• An excerpt from a data file
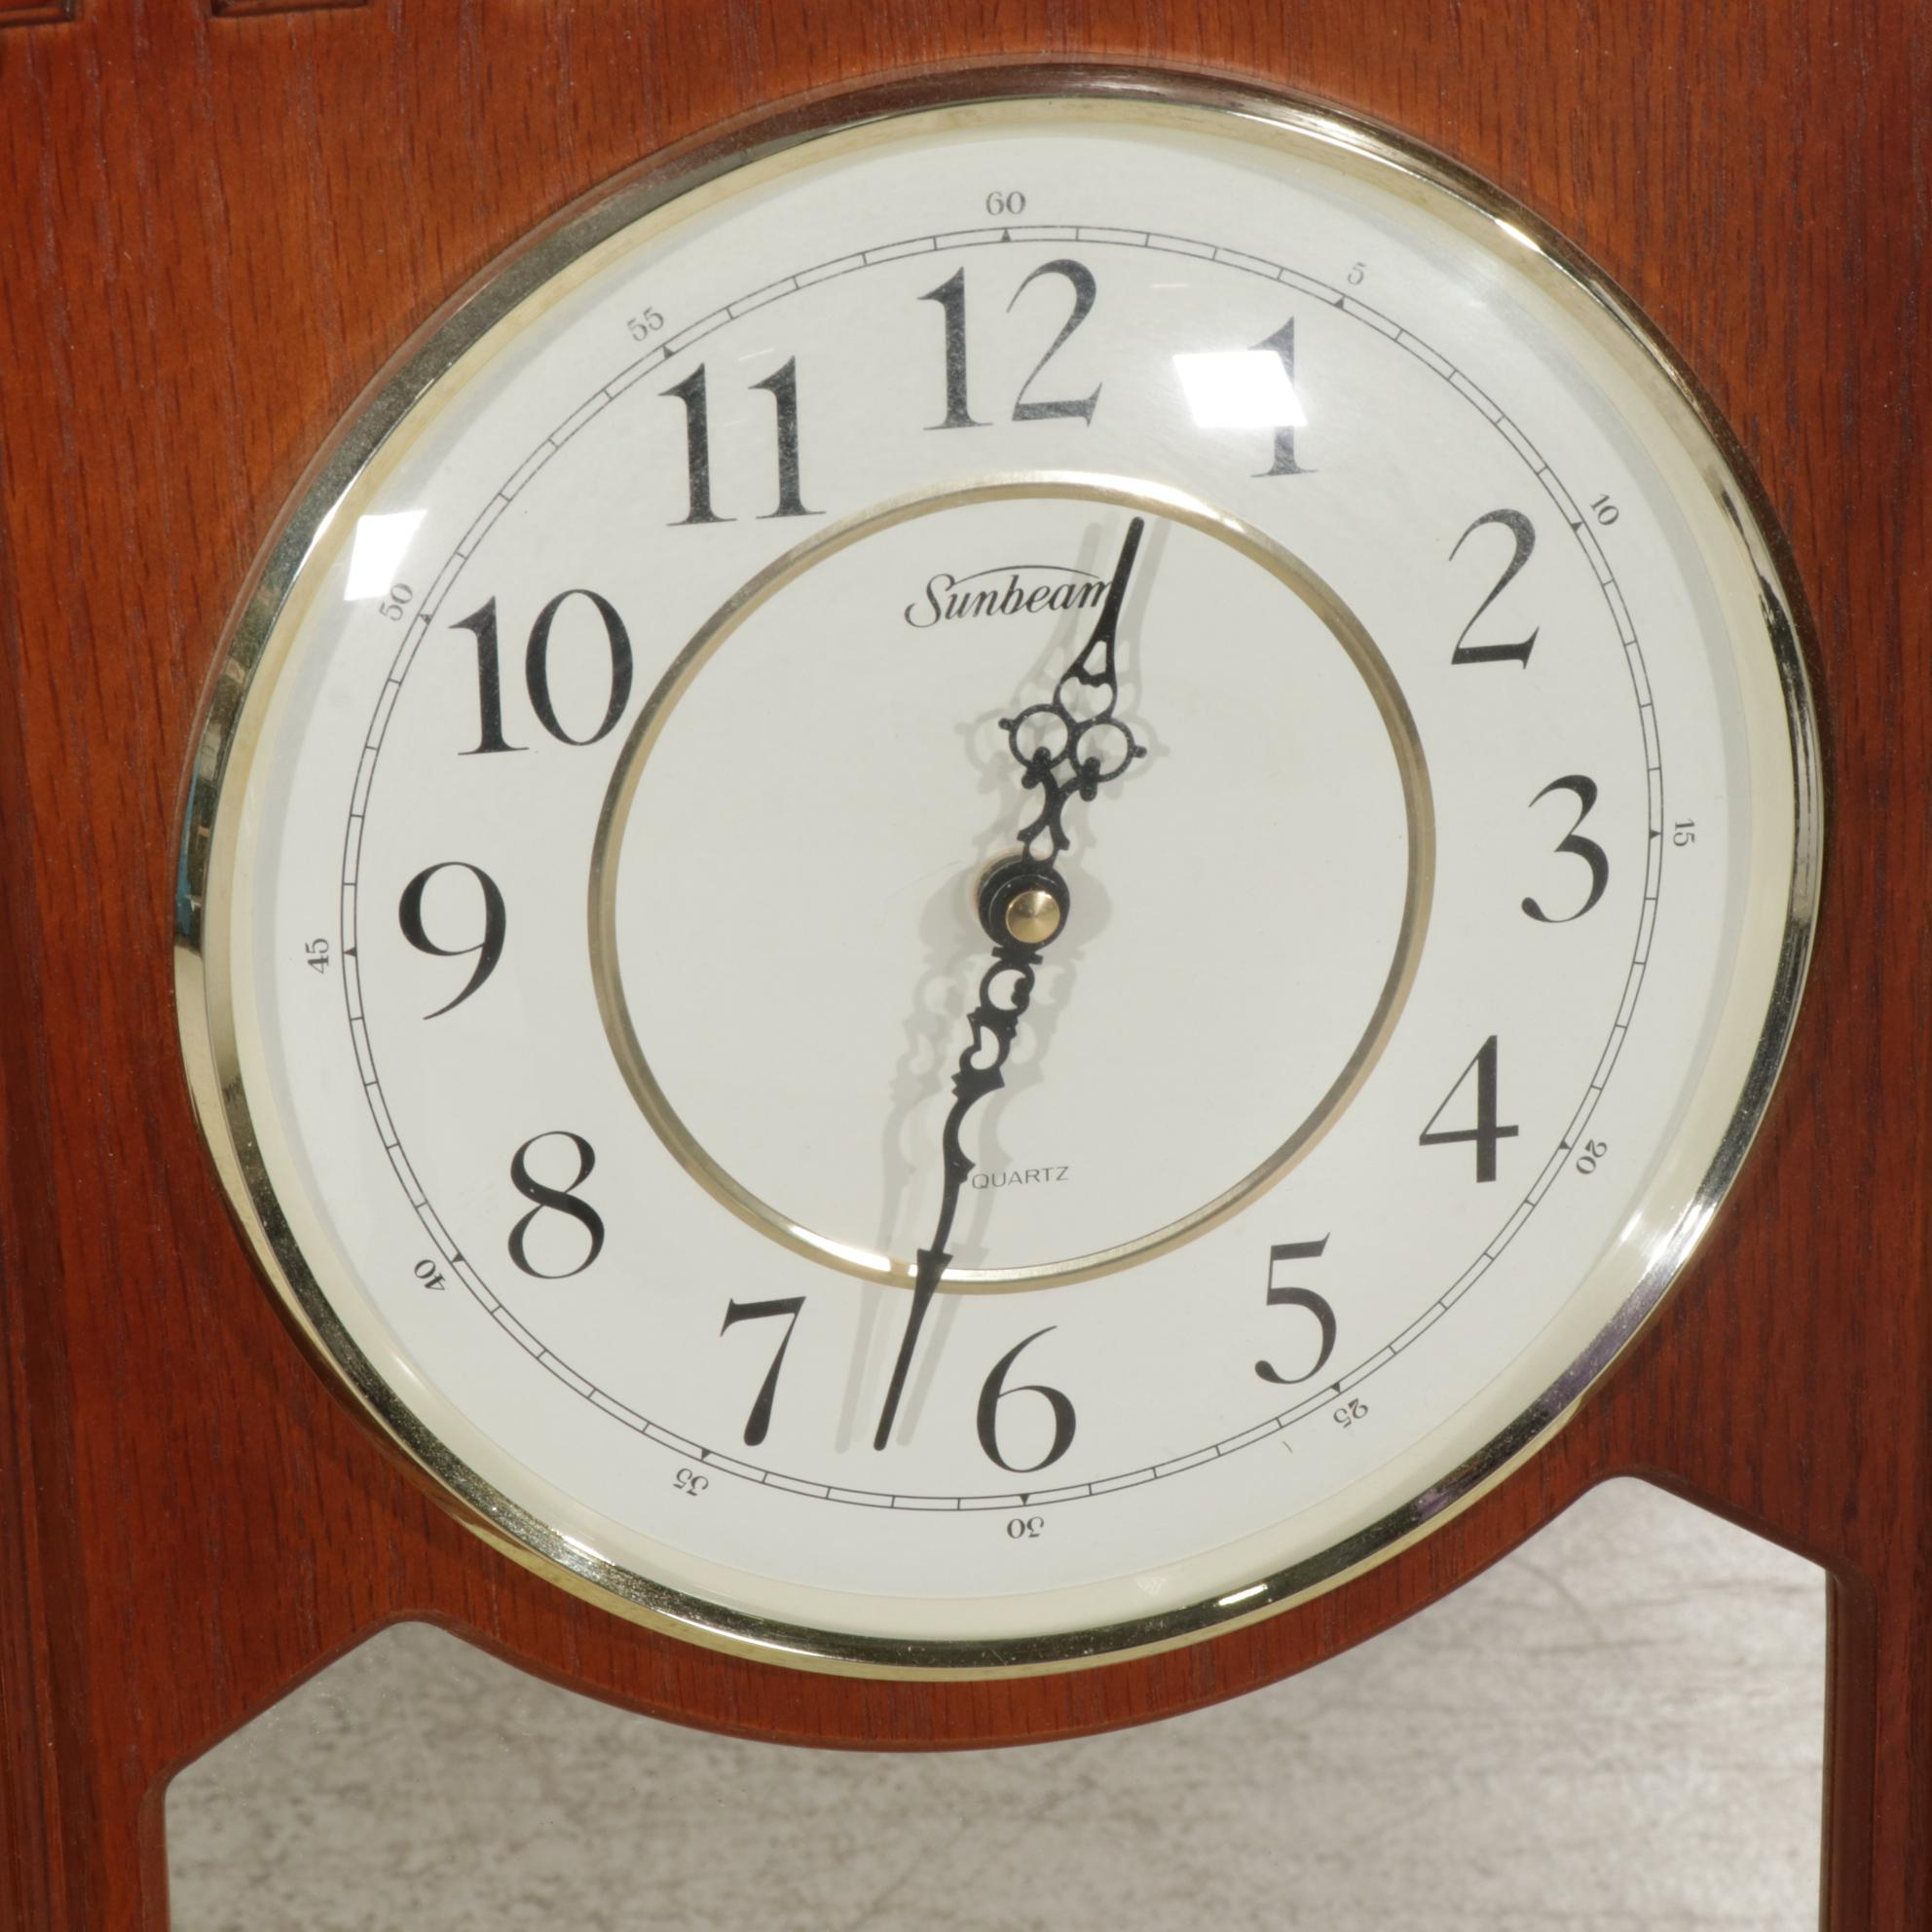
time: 12:32
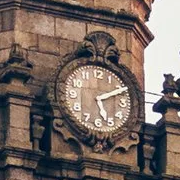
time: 5:10
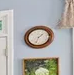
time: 1:33
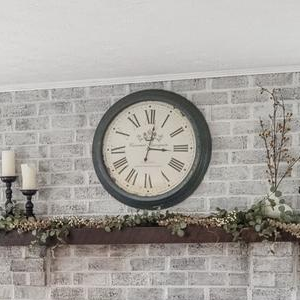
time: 3:01
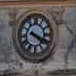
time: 4:18
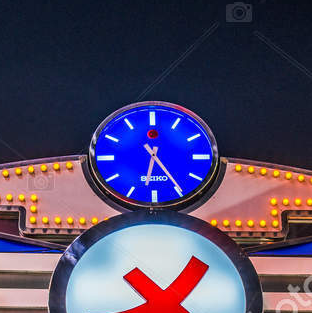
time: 6:24
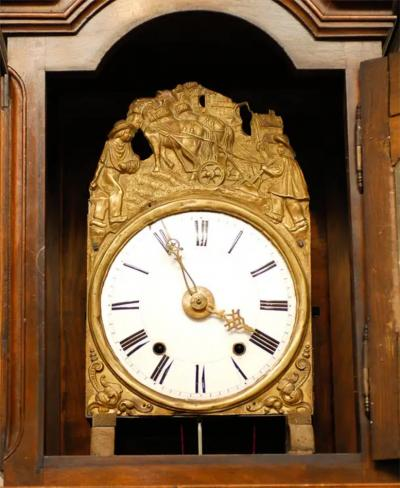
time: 3:55
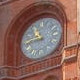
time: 10:43
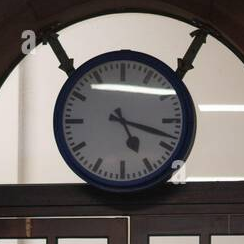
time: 5:18
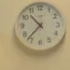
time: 10:37
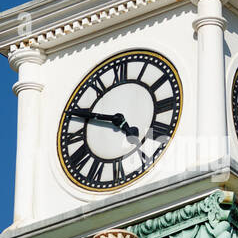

• Aim of the exercise
Convert the lines above into a numbered list, omitting any blank lines and excluding the pictures.

• Result
1. time: 12:32
2. time: 5:10
3. time: 1:33
4. time: 3:01
5. time: 4:18
6. time: 6:24
7. time: 3:55
8. time: 10:43
9. time: 5:18
10. time: 10:37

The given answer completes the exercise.